Fyodor cast him an impatient look. “We’re taking it to Kamchatka. I have someone who can get us into Canada, and from there to Massachusetts. Are you done asking stupid questions?”

Konstantin shrugged. “Sure. Whatever you say. You’re the boss.”

I’m the boss. She had no choice, for the moment, but to let Fyodor think he was the one in charge. She needed his contacts. Soon enough, though, he would cease to be useful to her. Fatianova locked down the safety straps on the dolly, double- and triple-checking to ensure the container wouldn’t shift even a little bit.

“Lift it over the rubble,” she ordered. “Keep it smooth and slow. Steady, you clods!”

She watched them like a hawk. She had no desire to die. The group inched its way back to the van, where she supervised loading the suitcase, dolly and all, and secured the whole thing inside.

The snow had stopped while they were inside the building, leaving the landscape dark and bleak. Her heart began to thud and her breath came in excited spurts as Konstantin snapped the doors closed. She had it!

“If you tell anyone about tonight, I’ll hunt you both down and carve your hearts out,” she said. “Tell me you understand.”

“Yeah, sure,” Konstantin said. “Give us our six thousand, and we’re gone.”

“Fyodor, give them what they’re owed,” she ordered.

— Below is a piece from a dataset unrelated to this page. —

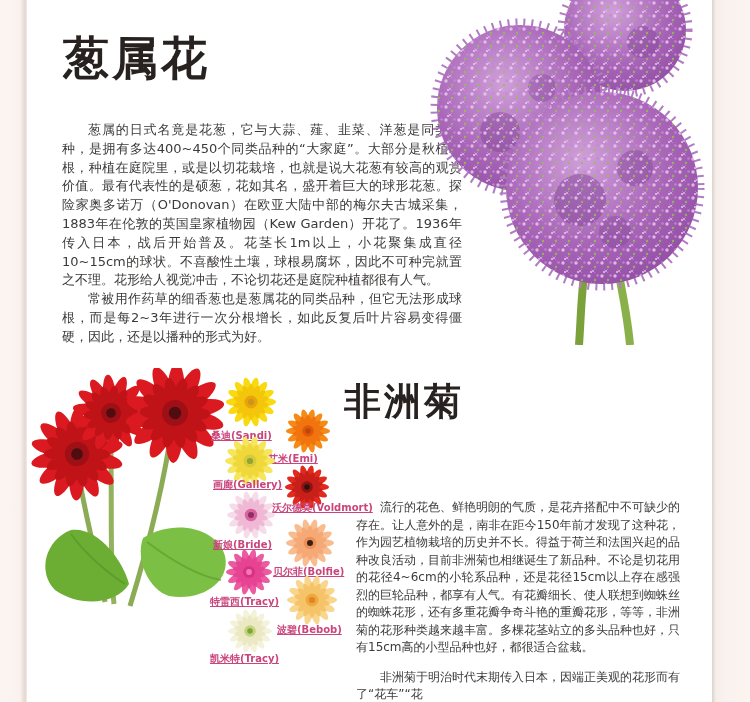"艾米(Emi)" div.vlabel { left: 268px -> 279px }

The muffled report of a silenced gun caused her to flinch. She turned in time to see Pavel collapse. Fyodor turned the weapon onto Konstantin, who froze in the process of unslinging his submachine gun.

“What the fuck are you doing?” he snarled.

Fatianova knew she should just let Fyodor shoot him, but why shouldn’t she have a little fun after the anxiety of transporting the suitcase?

Slipping her knife from under her long coat, she moved well into his personal space, smiling into his eyes. A cat-with-a-canary, you’re-an-idiot kind of smile.

“I’m killing you, you dimwit.”

Uncertainty touched his eyes, which then widened as she slipped her knife between his ribs and twisted.